# Source records
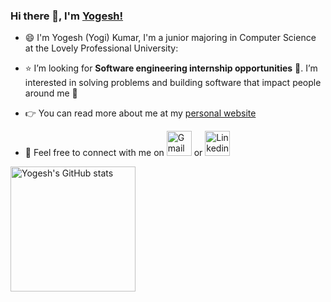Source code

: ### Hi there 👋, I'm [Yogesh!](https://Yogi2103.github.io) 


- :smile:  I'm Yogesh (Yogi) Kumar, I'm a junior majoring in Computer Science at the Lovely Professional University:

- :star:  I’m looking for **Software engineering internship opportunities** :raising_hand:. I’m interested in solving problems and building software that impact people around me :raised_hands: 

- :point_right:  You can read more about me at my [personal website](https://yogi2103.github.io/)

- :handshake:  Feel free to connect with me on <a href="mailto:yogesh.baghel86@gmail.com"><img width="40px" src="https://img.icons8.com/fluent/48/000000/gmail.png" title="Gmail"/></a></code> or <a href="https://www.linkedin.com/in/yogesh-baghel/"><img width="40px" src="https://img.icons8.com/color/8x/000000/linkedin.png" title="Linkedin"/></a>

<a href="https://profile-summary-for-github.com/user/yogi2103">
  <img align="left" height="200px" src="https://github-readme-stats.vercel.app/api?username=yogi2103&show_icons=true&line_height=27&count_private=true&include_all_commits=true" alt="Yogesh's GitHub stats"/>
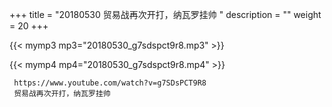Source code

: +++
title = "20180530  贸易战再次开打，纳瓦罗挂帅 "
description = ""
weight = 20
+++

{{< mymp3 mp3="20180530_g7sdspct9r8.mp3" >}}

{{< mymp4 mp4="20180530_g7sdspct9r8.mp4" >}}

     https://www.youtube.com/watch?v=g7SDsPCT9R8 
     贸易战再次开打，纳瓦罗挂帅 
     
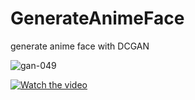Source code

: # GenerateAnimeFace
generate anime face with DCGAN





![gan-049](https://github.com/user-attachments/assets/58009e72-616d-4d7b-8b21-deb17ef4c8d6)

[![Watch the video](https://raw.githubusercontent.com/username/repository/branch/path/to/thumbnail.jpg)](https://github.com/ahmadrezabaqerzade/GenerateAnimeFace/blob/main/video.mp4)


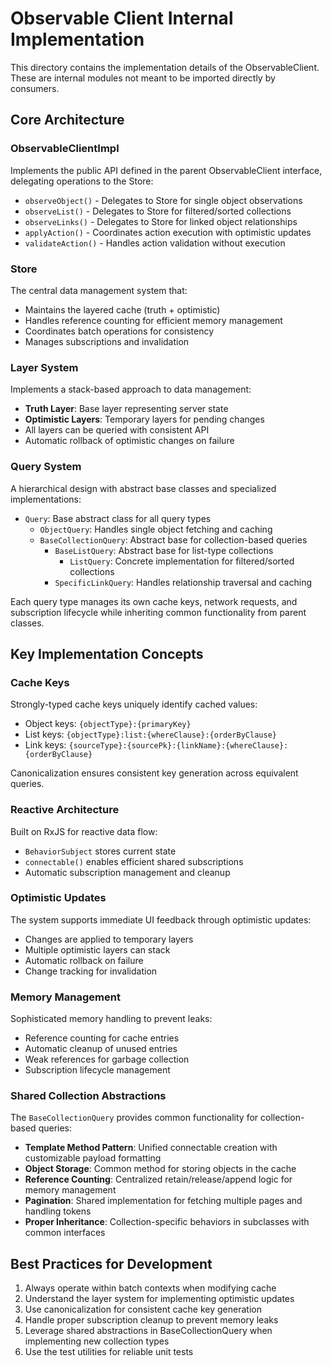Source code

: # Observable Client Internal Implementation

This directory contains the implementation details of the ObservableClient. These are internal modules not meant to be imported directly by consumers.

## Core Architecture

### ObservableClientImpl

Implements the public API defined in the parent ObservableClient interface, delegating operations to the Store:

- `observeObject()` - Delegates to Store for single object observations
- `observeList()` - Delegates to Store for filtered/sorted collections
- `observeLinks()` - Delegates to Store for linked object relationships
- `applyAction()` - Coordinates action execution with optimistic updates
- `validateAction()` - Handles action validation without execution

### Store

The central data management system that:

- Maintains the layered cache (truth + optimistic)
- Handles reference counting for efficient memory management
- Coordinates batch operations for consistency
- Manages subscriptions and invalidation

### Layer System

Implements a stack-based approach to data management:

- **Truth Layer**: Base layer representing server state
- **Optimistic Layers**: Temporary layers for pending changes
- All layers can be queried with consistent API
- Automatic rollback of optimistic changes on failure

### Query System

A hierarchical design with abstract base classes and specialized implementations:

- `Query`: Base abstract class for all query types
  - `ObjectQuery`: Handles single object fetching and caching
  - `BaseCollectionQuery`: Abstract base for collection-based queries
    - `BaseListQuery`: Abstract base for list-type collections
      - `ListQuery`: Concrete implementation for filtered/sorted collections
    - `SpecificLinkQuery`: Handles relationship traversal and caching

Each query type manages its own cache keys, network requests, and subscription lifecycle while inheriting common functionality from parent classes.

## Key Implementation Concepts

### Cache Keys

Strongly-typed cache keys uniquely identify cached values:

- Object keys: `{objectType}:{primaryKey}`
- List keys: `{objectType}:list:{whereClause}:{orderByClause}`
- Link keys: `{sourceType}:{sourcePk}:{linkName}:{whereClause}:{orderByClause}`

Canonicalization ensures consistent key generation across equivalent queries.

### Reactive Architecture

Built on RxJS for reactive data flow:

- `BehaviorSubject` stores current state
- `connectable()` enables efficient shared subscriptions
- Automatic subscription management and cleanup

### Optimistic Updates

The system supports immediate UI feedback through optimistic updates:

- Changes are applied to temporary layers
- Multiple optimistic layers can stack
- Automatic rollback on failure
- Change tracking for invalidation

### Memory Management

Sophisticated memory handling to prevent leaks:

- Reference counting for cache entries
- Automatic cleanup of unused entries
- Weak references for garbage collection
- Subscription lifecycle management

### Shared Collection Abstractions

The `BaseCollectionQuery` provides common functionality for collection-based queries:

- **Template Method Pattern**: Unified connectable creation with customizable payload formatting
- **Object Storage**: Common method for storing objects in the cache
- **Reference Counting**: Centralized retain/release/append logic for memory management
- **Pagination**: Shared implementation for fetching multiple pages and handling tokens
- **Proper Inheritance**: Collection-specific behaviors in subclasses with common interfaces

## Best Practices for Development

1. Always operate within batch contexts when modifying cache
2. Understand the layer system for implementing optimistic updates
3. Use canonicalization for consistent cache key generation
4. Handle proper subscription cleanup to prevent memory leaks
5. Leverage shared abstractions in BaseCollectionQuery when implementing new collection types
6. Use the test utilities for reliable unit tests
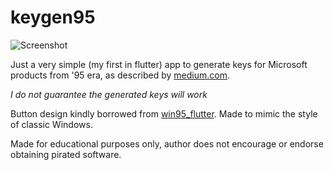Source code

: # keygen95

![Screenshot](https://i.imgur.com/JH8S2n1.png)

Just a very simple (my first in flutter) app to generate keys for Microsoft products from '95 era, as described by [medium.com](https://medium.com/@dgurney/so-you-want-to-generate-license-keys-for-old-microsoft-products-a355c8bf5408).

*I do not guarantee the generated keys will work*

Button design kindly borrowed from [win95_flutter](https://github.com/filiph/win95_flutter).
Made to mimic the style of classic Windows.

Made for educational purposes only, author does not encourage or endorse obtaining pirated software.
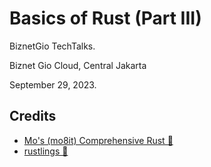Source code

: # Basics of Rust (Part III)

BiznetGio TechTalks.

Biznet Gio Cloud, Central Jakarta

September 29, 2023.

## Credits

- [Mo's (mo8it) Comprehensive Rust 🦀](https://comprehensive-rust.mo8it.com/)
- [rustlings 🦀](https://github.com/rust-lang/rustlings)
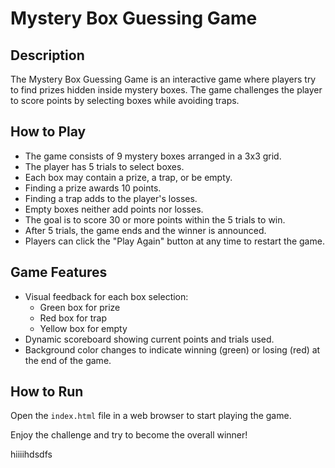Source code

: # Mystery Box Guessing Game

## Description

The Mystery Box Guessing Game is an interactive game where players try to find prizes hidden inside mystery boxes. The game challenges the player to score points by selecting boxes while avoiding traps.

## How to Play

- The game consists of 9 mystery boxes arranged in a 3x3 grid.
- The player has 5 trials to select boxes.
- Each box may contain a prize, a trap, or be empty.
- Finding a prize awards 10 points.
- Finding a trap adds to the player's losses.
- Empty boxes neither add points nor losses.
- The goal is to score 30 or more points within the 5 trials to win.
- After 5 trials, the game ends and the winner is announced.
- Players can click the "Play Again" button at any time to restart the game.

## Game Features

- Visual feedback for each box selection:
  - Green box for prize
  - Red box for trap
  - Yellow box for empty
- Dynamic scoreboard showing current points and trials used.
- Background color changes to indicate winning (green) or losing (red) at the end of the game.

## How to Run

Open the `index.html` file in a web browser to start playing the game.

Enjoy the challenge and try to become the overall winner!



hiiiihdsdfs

# Request
Reproduce all of the lines above character for character, omitting the pictures.

# Written response
Source code

: ### Hi there 👋, I'm [Yogesh!](https://Yogi2103.github.io) 


- :smile:  I'm Yogesh (Yogi) Kumar, I'm a junior majoring in Computer Science at the Lovely Professional University:

- :star:  I’m looking for **Software engineering internship opportunities** :raising_hand:. I’m interested in solving problems and building software that impact people around me :raised_hands: 

- :point_right:  You can read more about me at my [personal website](https://yogi2103.github.io/)

- :handshake:  Feel free to connect with me on <a href="mailto:yogesh.baghel86@gmail.com"><img width="40px" src="https://img.icons8.com/fluent/48/000000/gmail.png" title="Gmail"/></a></code> or <a href="https://www.linkedin.com/in/yogesh-baghel/"><img width="40px" src="https://img.icons8.com/color/8x/000000/linkedin.png" title="Linkedin"/></a>

<a href="https://profile-summary-for-github.com/user/yogi2103">
  <img align="left" height="200px" src="https://github-readme-stats.vercel.app/api?username=yogi2103&show_icons=true&line_height=27&count_private=true&include_all_commits=true" alt="Yogesh's GitHub stats"/>
Source code

: +++
title = "20180530  贸易战再次开打，纳瓦罗挂帅 "
description = ""
weight = 20
+++

{{< mymp3 mp3="20180530_g7sdspct9r8.mp3" >}}

{{< mymp4 mp4="20180530_g7sdspct9r8.mp4" >}}

     https://www.youtube.com/watch?v=g7SDsPCT9R8 
     贸易战再次开打，纳瓦罗挂帅 
     
Source code

: # GenerateAnimeFace
generate anime face with DCGAN





![gan-049](https://github.com/user-attachments/assets/58009e72-616d-4d7b-8b21-deb17ef4c8d6)

[![Watch the video](https://raw.githubusercontent.com/username/repository/branch/path/to/thumbnail.jpg)](https://github.com/ahmadrezabaqerzade/GenerateAnimeFace/blob/main/video.mp4)


Source code

: # Observable Client Internal Implementation

This directory contains the implementation details of the ObservableClient. These are internal modules not meant to be imported directly by consumers.

## Core Architecture

### ObservableClientImpl

Implements the public API defined in the parent ObservableClient interface, delegating operations to the Store:

- `observeObject()` - Delegates to Store for single object observations
- `observeList()` - Delegates to Store for filtered/sorted collections
- `observeLinks()` - Delegates to Store for linked object relationships
- `applyAction()` - Coordinates action execution with optimistic updates
- `validateAction()` - Handles action validation without execution

### Store

The central data management system that:

- Maintains the layered cache (truth + optimistic)
- Handles reference counting for efficient memory management
- Coordinates batch operations for consistency
- Manages subscriptions and invalidation

### Layer System

Implements a stack-based approach to data management:

- **Truth Layer**: Base layer representing server state
- **Optimistic Layers**: Temporary layers for pending changes
- All layers can be queried with consistent API
- Automatic rollback of optimistic changes on failure

### Query System

A hierarchical design with abstract base classes and specialized implementations:

- `Query`: Base abstract class for all query types
  - `ObjectQuery`: Handles single object fetching and caching
  - `BaseCollectionQuery`: Abstract base for collection-based queries
    - `BaseListQuery`: Abstract base for list-type collections
      - `ListQuery`: Concrete implementation for filtered/sorted collections
    - `SpecificLinkQuery`: Handles relationship traversal and caching

Each query type manages its own cache keys, network requests, and subscription lifecycle while inheriting common functionality from parent classes.

## Key Implementation Concepts

### Cache Keys

Strongly-typed cache keys uniquely identify cached values:

- Object keys: `{objectType}:{primaryKey}`
- List keys: `{objectType}:list:{whereClause}:{orderByClause}`
- Link keys: `{sourceType}:{sourcePk}:{linkName}:{whereClause}:{orderByClause}`

Canonicalization ensures consistent key generation across equivalent queries.

### Reactive Architecture

Built on RxJS for reactive data flow:

- `BehaviorSubject` stores current state
- `connectable()` enables efficient shared subscriptions
- Automatic subscription management and cleanup

### Optimistic Updates

The system supports immediate UI feedback through optimistic updates:

- Changes are applied to temporary layers
- Multiple optimistic layers can stack
- Automatic rollback on failure
- Change tracking for invalidation

### Memory Management

Sophisticated memory handling to prevent leaks:

- Reference counting for cache entries
- Automatic cleanup of unused entries
- Weak references for garbage collection
- Subscription lifecycle management

### Shared Collection Abstractions

The `BaseCollectionQuery` provides common functionality for collection-based queries:

- **Template Method Pattern**: Unified connectable creation with customizable payload formatting
- **Object Storage**: Common method for storing objects in the cache
- **Reference Counting**: Centralized retain/release/append logic for memory management
- **Pagination**: Shared implementation for fetching multiple pages and handling tokens
- **Proper Inheritance**: Collection-specific behaviors in subclasses with common interfaces

## Best Practices for Development

1. Always operate within batch contexts when modifying cache
2. Understand the layer system for implementing optimistic updates
3. Use canonicalization for consistent cache key generation
4. Handle proper subscription cleanup to prevent memory leaks
5. Leverage shared abstractions in BaseCollectionQuery when implementing new collection types
6. Use the test utilities for reliable unit tests
Source code

: # keygen95

![Screenshot](https://i.imgur.com/JH8S2n1.png)

Just a very simple (my first in flutter) app to generate keys for Microsoft products from '95 era, as described by [medium.com](https://medium.com/@dgurney/so-you-want-to-generate-license-keys-for-old-microsoft-products-a355c8bf5408).

*I do not guarantee the generated keys will work*

Button design kindly borrowed from [win95_flutter](https://github.com/filiph/win95_flutter).
Made to mimic the style of classic Windows.

Made for educational purposes only, author does not encourage or endorse obtaining pirated software.
Source code

: # Basics of Rust (Part III)

BiznetGio TechTalks.

Biznet Gio Cloud, Central Jakarta

September 29, 2023.

## Credits

- [Mo's (mo8it) Comprehensive Rust 🦀](https://comprehensive-rust.mo8it.com/)
- [rustlings 🦀](https://github.com/rust-lang/rustlings)
Source code

: # Mystery Box Guessing Game

## Description

The Mystery Box Guessing Game is an interactive game where players try to find prizes hidden inside mystery boxes. The game challenges the player to score points by selecting boxes while avoiding traps.

## How to Play

- The game consists of 9 mystery boxes arranged in a 3x3 grid.
- The player has 5 trials to select boxes.
- Each box may contain a prize, a trap, or be empty.
- Finding a prize awards 10 points.
- Finding a trap adds to the player's losses.
- Empty boxes neither add points nor losses.
- The goal is to score 30 or more points within the 5 trials to win.
- After 5 trials, the game ends and the winner is announced.
- Players can click the "Play Again" button at any time to restart the game.

## Game Features

- Visual feedback for each box selection:
  - Green box for prize
  - Red box for trap
  - Yellow box for empty
- Dynamic scoreboard showing current points and trials used.
- Background color changes to indicate winning (green) or losing (red) at the end of the game.

## How to Run

Open the `index.html` file in a web browser to start playing the game.

Enjoy the challenge and try to become the overall winner!



hiiiihdsdfs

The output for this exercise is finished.